**** Data records

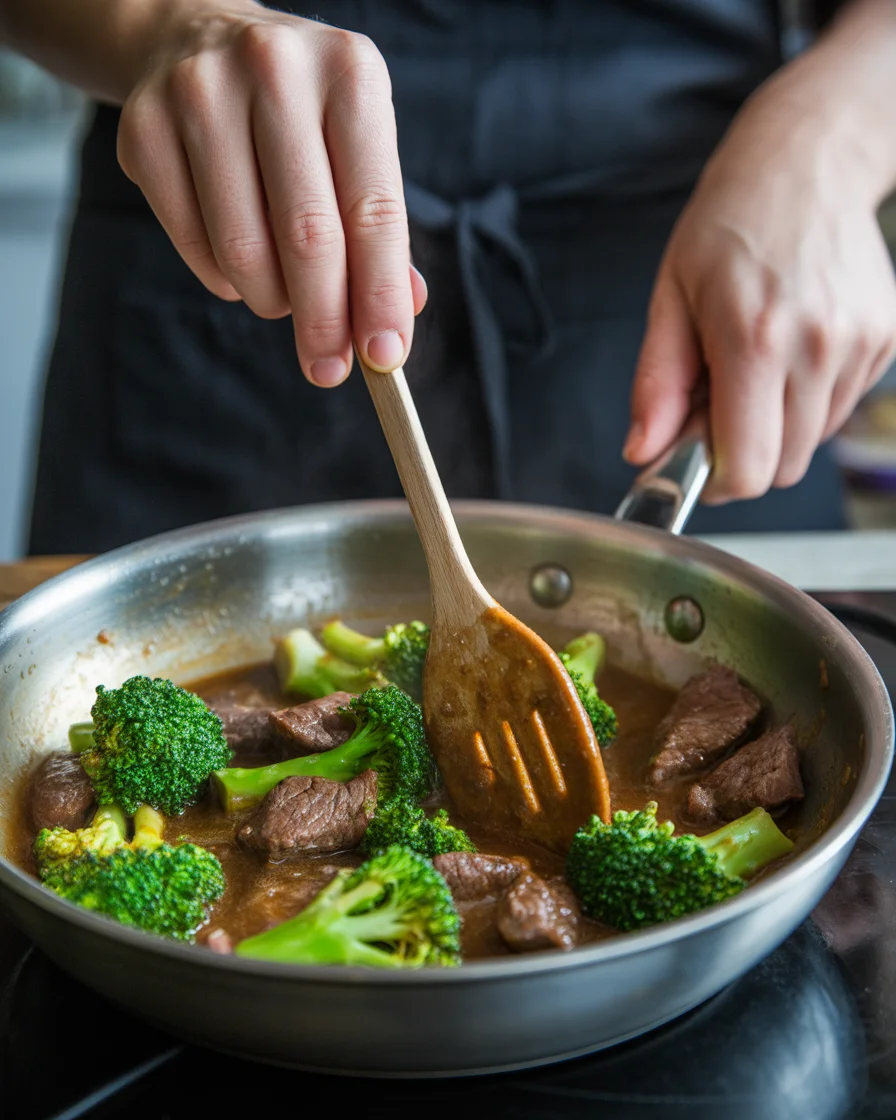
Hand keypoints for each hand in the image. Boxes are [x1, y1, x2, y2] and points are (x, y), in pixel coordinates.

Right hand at [116, 1, 426, 386]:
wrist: (200, 40)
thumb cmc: (303, 116)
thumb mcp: (358, 149)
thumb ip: (381, 234)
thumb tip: (392, 323)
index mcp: (350, 74)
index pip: (373, 211)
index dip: (380, 295)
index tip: (384, 358)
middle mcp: (275, 69)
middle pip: (307, 236)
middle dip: (324, 321)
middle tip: (328, 369)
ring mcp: (199, 93)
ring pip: (243, 250)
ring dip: (271, 300)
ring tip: (282, 295)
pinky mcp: (143, 128)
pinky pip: (193, 243)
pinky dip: (224, 279)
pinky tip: (239, 265)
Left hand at [624, 87, 895, 502]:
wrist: (807, 162)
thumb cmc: (728, 224)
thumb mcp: (670, 298)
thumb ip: (658, 385)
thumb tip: (643, 453)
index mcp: (754, 339)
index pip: (748, 469)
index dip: (714, 479)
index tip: (694, 459)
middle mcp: (817, 347)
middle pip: (782, 467)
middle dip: (743, 452)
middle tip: (717, 402)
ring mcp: (860, 344)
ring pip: (812, 443)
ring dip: (776, 426)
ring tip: (754, 363)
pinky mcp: (885, 340)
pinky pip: (839, 409)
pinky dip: (808, 400)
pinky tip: (790, 349)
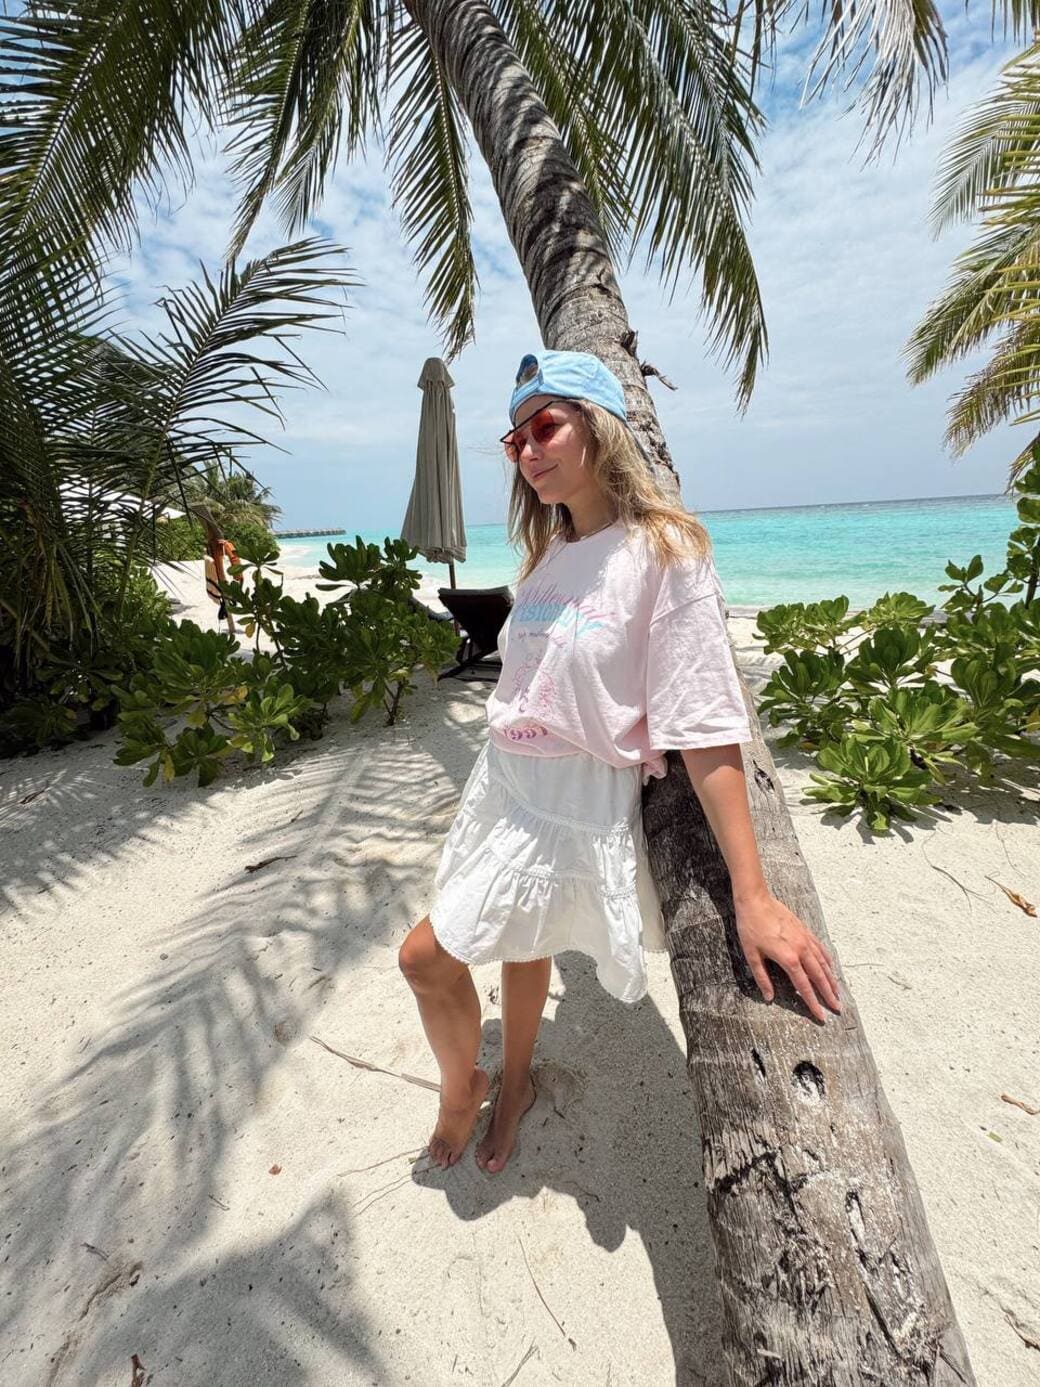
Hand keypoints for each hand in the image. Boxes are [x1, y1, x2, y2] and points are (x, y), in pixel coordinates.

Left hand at [734, 889, 841, 1022]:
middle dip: (829, 995)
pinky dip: (827, 960)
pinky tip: (830, 968)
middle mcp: (801, 950)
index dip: (813, 1003)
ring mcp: (805, 939)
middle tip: (837, 1009)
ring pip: (823, 963)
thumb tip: (769, 997)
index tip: (821, 1016)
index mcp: (788, 958)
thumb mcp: (752, 955)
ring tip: (837, 993)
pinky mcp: (805, 930)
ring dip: (831, 979)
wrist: (756, 900)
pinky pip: (820, 949)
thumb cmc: (750, 927)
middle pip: (819, 977)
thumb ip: (762, 977)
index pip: (804, 986)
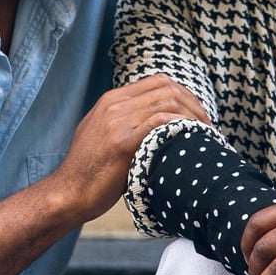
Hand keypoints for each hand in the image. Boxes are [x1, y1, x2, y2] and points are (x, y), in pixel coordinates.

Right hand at [49, 75, 209, 220]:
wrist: (68, 193)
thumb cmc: (89, 171)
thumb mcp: (102, 135)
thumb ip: (123, 122)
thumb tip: (155, 122)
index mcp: (110, 100)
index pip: (157, 81)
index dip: (184, 93)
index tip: (196, 113)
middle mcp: (113, 105)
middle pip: (166, 87)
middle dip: (194, 103)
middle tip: (207, 124)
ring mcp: (117, 122)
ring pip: (167, 102)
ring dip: (192, 116)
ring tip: (204, 133)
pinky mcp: (122, 142)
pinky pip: (160, 122)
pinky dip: (181, 126)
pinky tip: (191, 138)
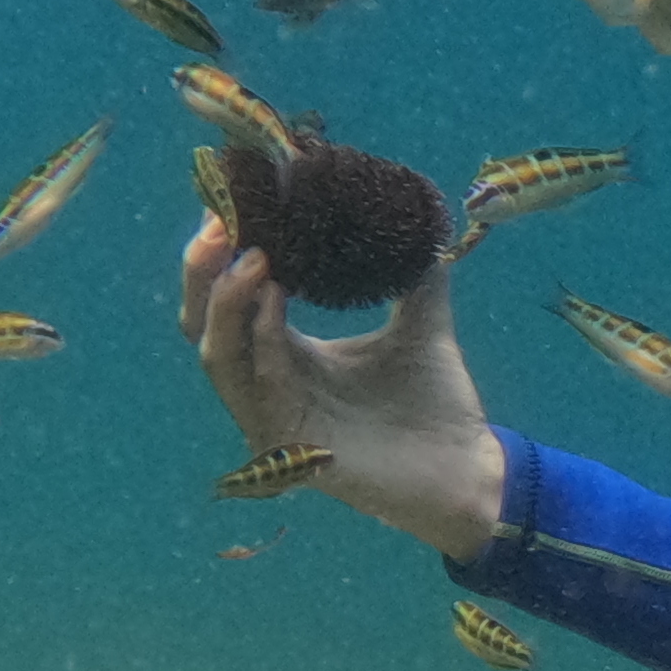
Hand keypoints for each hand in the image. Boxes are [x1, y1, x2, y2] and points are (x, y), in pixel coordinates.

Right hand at [177, 216, 509, 557]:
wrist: (467, 469)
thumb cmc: (436, 405)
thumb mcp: (421, 322)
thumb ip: (415, 272)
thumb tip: (421, 214)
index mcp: (286, 354)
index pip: (230, 301)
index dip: (221, 254)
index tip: (233, 201)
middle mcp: (268, 384)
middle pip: (203, 325)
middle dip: (203, 271)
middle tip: (222, 220)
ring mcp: (272, 418)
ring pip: (217, 356)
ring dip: (227, 302)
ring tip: (253, 255)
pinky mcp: (291, 447)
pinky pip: (260, 387)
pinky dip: (263, 339)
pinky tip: (275, 299)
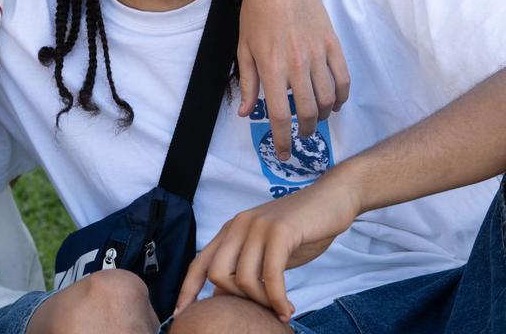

********

§ Work to complete: Please reproduce exactly and only the lines from the first line of the records through the line containing "index pip: (804, 986)", both included, omitting any pictures.

§ Exercise answer:
Hand keypoints for each hand in the image. Boxes are [x1, y1, x2, y2] and points are (x, y), in pixel coordinates.

Right hand at [116, 1, 426, 386]:
wrist: (200, 40)
thumb cmc: (303, 116)
thumb mcp: (358, 149)
thumb ip: (381, 234)
thumb tip: (392, 323)
index mcp: (350, 74)
index pip: (373, 211)
index dip: (380, 295)
index tip: (384, 358)
middle mcp: (275, 69)
middle pip: (307, 236)
middle dip: (324, 321)
middle tip: (328, 369)
ring mcp: (199, 93)
ring pip: (243, 250)
ring dip: (271, 300)
ring tip: (282, 295)
pinky mcp: (143, 128)
pinky pip: (193, 243)
pinky dip: (224, 279)
pinky tip: (239, 265)
Left hand at [624, 87, 895, 502]:
wrist: (807, 162)
thumb cmc: (728, 224)
thumb mcp: (670, 298)
thumb ip: (658, 385)
thumb tip: (643, 453)
index mcp: (754, 339)
index pip: (748, 469)
index dip: (714, 479)
index tip: (694, 459)
middle mcp: (817, 347)
middle pip: (782, 467)
middle dip: (743, 452)
middle tip: (717, 402)
ring mcp: (860, 344)
ring pip: (812, 443)
ring dip: (776, 426)
ring tip: (754, 363)
pinky mcp: (885, 340)
pinky pip: (839, 409)
pinky dip: (808, 400)
pinky tip: (790, 349)
Hand keypoints for each hand in the image. Boxes are [x1, y1, x2, y2] and points are (x, y), in pixel coordinates.

Left hand at [734, 889, 841, 1022]:
middle dip: (829, 995)
pinky dip: (827, 960)
pinky tip: (830, 968)
middle mcp: (801, 950)
index dip: (813, 1003)
ring mcp: (805, 939)
middle tip: (837, 1009)
ring pip: (823, 963)
thumb tip: (769, 997)
index tip: (821, 1016)
index mcp: (788, 958)
thumb mcp: (752, 955)
ring tip: (837, 993)
pinky mcp: (805, 930)
ring dip: (831, 979)
wrist: (756, 900)
pinky pip: (820, 949)
thumb cmc: (750, 927)
middle pip: (819, 977)
thumb ip: (762, 977)
index pip: (804, 986)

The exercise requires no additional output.